* [Selected passage]
###

The heterogeneity of the public pension funding problem is evident when examined on a state-by-state level. According to Pew, only four states report funding levels above 90 percent of their actuarial obligations, while 21 states’ plans are currently under 90 percent but widely viewed as manageable. Twenty are less satisfactorily funded, while five (including four of the five described above) are substantially underfunded, with less than half of the assets needed to pay for promised benefits (even under their Panglossian assumptions about expected returns on assets).
The worst-funded states, it should be noted, already have below-median credit ratings, and thus face higher borrowing costs and serious budget crunches, narrowing the choices they face. Actually, the squeeze is even tighter than it first appears: these states already have high taxes, as well as residents who can and do vote with their feet if they feel overtaxed or underserved. All five are among Forbes’ “Ten Most Moved From” states.
How did we dig ourselves into such a deep hole? In large part, it follows from elected officials’ incentives to never pay today what can be put off until tomorrow — especially when more vocal constituents are demanding their own way. Poor accounting practices, some left over from the bad old days when state budgets were subject to little oversight, are also widespread. Many state governments have been able to defer required contributions to their pension plans, allowing net liabilities to balloon over decades.
As the graph shows, the funded ratio in the five most affected states has declined precipitously. Pennsylvania, New Jersey and Kentucky were all more than 100 percent funded in 2000. Today, the one with the smallest
gap — Pennsylvania — is now only 53 percent funded, and the two worst are each at 31 percent. By comparison, the Employee Retirement Income Security Act (ERISA) requires 100 percent funding by corporate pension plans, which, incidentally, is a major reason most corporations no longer provide defined-benefit pensions.

###

* [Data supplied]
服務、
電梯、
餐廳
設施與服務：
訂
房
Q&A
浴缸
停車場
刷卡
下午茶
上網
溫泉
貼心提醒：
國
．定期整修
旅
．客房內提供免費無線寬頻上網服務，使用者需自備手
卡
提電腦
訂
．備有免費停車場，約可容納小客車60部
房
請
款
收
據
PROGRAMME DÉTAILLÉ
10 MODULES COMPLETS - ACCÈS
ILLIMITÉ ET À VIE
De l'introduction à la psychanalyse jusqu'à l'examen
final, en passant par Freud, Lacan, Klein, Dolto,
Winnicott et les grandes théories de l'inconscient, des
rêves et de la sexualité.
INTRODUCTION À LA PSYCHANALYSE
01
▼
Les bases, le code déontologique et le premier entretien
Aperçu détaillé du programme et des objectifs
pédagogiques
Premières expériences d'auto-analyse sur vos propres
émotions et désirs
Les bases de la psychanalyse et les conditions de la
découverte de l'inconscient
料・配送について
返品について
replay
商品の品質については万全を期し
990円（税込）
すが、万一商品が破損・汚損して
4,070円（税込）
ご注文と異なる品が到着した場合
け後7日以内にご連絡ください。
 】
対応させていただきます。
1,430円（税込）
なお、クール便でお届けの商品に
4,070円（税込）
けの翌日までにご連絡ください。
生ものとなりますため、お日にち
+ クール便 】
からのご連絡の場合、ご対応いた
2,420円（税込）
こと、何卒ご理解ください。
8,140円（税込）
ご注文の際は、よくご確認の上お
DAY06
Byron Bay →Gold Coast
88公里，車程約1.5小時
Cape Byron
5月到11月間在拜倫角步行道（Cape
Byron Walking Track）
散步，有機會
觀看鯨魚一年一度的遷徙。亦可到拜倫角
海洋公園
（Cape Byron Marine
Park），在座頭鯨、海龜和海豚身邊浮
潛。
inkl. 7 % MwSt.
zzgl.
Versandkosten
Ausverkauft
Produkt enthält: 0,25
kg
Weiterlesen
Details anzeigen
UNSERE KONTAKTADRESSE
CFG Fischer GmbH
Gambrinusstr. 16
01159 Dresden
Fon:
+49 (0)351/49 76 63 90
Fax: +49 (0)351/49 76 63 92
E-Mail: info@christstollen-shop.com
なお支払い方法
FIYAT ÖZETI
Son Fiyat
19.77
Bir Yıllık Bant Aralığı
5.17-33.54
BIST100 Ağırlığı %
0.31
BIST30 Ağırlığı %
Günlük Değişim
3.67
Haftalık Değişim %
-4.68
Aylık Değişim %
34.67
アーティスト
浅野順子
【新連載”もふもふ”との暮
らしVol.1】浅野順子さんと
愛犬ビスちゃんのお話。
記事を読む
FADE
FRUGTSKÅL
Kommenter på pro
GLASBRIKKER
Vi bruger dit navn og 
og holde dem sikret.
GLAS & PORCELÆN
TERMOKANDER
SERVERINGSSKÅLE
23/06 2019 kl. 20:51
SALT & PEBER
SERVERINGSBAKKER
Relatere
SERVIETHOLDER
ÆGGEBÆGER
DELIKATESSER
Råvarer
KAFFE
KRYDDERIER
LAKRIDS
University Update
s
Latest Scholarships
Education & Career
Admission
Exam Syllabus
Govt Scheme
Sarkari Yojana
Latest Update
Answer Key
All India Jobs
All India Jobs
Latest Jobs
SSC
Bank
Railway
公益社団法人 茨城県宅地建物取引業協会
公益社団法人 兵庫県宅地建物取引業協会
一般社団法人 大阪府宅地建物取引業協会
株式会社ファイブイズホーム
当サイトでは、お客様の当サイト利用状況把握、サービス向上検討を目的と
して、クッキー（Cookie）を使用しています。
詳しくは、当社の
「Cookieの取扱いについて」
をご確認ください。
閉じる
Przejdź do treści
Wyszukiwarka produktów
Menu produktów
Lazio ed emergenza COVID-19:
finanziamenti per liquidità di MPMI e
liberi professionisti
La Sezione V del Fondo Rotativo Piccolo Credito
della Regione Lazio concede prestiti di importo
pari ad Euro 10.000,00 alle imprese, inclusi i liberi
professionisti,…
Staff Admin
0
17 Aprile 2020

###

* [Work instructions]
1. Reproduce the records word for word, from their first line through the line containing "Les bases, le", with both ends included.
2. Continue the passage on underfunded state public pension plans, picking up after its last sentence.

* [Responses per task]
1.
服務、
電梯、
餐廳
設施與服務：
訂
房
Q&A
浴缸
停車場
刷卡
下午茶
上網
溫泉
貼心提醒：
國
．定期整修
旅
．客房內提供免費無線寬頻上網服務，使用者需自備手
卡
提電腦
訂
．備有免費停車場，約可容納小客車60部
房
請
款
收
據
PROGRAMME DÉTAILLÉ
10 MODULES COMPLETS - ACCÈS
ILLIMITÉ ET À VIE
De l'introduction à la psychanalyse jusqu'à l'examen
final, en passant par Freud, Lacan, Klein, Dolto,
Winnicott et les grandes théories de l'inconscient, des
rêves et de la sexualité.
INTRODUCTION À LA PSYCHANALYSE
01
▼
Les bases, le code déontologique et le premier entretien

2.
The Price of Myopia
The experience of the five frailest states shows how careless planning and irresponsible fiscal management can bring a public-sector retirement system to the brink. As noted above, New Jersey actually began the millennium with an overfunded plan. But in 2000, New Jersey lawmakers celebrated by hiking public pension benefits across the board without identifying how they would pay the bill. And since then, the failure by one administration after another — both Republican and Democratic — to meet its annual required contribution left the state’s plans with the largest funding gap in the country.
As goes New Jersey, so goes Pennsylvania. The legislature retroactively increased benefits by nearly one-quarter in the early 2000s, when coffers were flush. The increase was later reversed — but only for new hires and only beginning in 2011.
The picture is more stable in Connecticut and Illinois — but no prettier from the perspective of residents. Both are now shoveling about 15 percent of state revenue into the pension plans. And Illinois is so far behind that 15 percent doesn’t cover its required contribution, let alone make a dent in the long-term problem.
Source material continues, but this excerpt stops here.